**EXTRACTED TEXT**
---*---
VoIP Contest: Round 2

General info about the contest is available on @contest. See also: This page in Russian

The task in this round of the VoIP Contest is to build a system for making high-quality audio calls between two participants, using a predefined interface and the testing tools provided.

Everyone is welcome to participate, including contestants who didn’t take part in the first round of the VoIP Contest.

You Will Use

The libtgvoip library. For the purposes of the contest, please use the commit f775311 version of the code.
A public interface for calls between two users in the header file TgVoip.h. The testing client tgvoipcall connects to the library using this interface; the same interface will also be implemented in Telegram mobile clients in the future.
A set of tools and sound samples that can be used for testing calls and evaluating their quality.
You will not need the Telegram API.

The Task

Improve the implementation of voice calls using one of the possible strategies.
Keep the public interface TgVoip.h unchanged.

Conditions

You must only use C++ (except for compilation scripts and testing), with code portability in mind. Bonus points will be awarded if your library can be built for Android.
It is acceptable to modify the data transfer protocol, as well as use an alternative protocol, or even create your own. End-to-End Encryption must be preserved (plaintext voice data must never reach any server; the encryption key must be derived from encryption_key passed to the library). Compatibility with the current implementation will bring bonus points.
It is acceptable to ignore the address and tag parameters of the Telegram Relay server, and instead use your own or a third-party Relay server (STUN, TURN, xirsys, etc). When publishing your submission, we recommend hosting your server in Amsterdam or Central Europe to minimize latency for our judges during testing.
You should keep external dependencies to a minimum.
Third-party code may be used only if it's published under GPL-compatible licenses.
The following functionality is outside of the scope of this contest: P2P (TgVoipEndpointType::Inet, TgVoipEndpointType::Lan), TCP Relay (TgVoipEndpointType::TcpRelay), SOCKS proxy (TgVoipProxy), Data saving mode (TgVoipDataSaving), Traffic stats (TgVoipTrafficStats), as well as the functions setGlobalServerConfig, onSignalBarsUpdated, setMuteMicrophone, and the flag TGVOIP_USE_CUSTOM_CRYPTO. They will not be taken into account or used during testing and may be ignored.
Your app must support TgVoipState, onStateUpdated and TgVoipAudioDataCallbacks.
You must pay close attention to the thread safety of your code, avoid deadlocks, etc.

Notes

P2P must be disabled using the library parameters.
IPv6 connections are outside the scope of the contest, IPv6 will be unavailable on our server during testing.
We recommend using the UDP protocol.
Submissions will be tested under Debian GNU/Linux 10.1 (buster), x86-64. Kindly ensure that your library works on a clean setup before submitting.
We will only test calls between clients using code from the same submission. Compatibility with the current Telegram implementation is optional (but will positively affect the judges' opinion).
Clients from one call may be launched from different physical servers.
---*---
**YOUR TASKS**
1. According to the contest page, on what system will submissions be tested?
2. Please say whether each statement agrees with the contest page, answering yes or no and quoting the deciding words: (a) Third-party code under any license may be used. (b) People who skipped the first round may enter this round. (c) Contestants will need the Telegram API.

**SOURCE DATA**
---*---
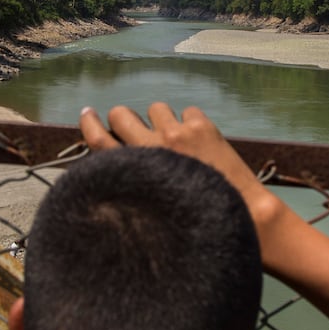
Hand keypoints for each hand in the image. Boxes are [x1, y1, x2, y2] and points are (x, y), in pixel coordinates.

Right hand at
---*---
**LIST OF ANSWERS**
1. Debian GNU/Linux 10.1 (buster), x86-64.

2.
(a) No: "Third-party code may be used only if it's published under GPL-compatible licenses."
(b) Yes: "Everyone is welcome to participate, including contestants who didn’t take part in the first round of the VoIP Contest."
(c) No: "You will not need the Telegram API."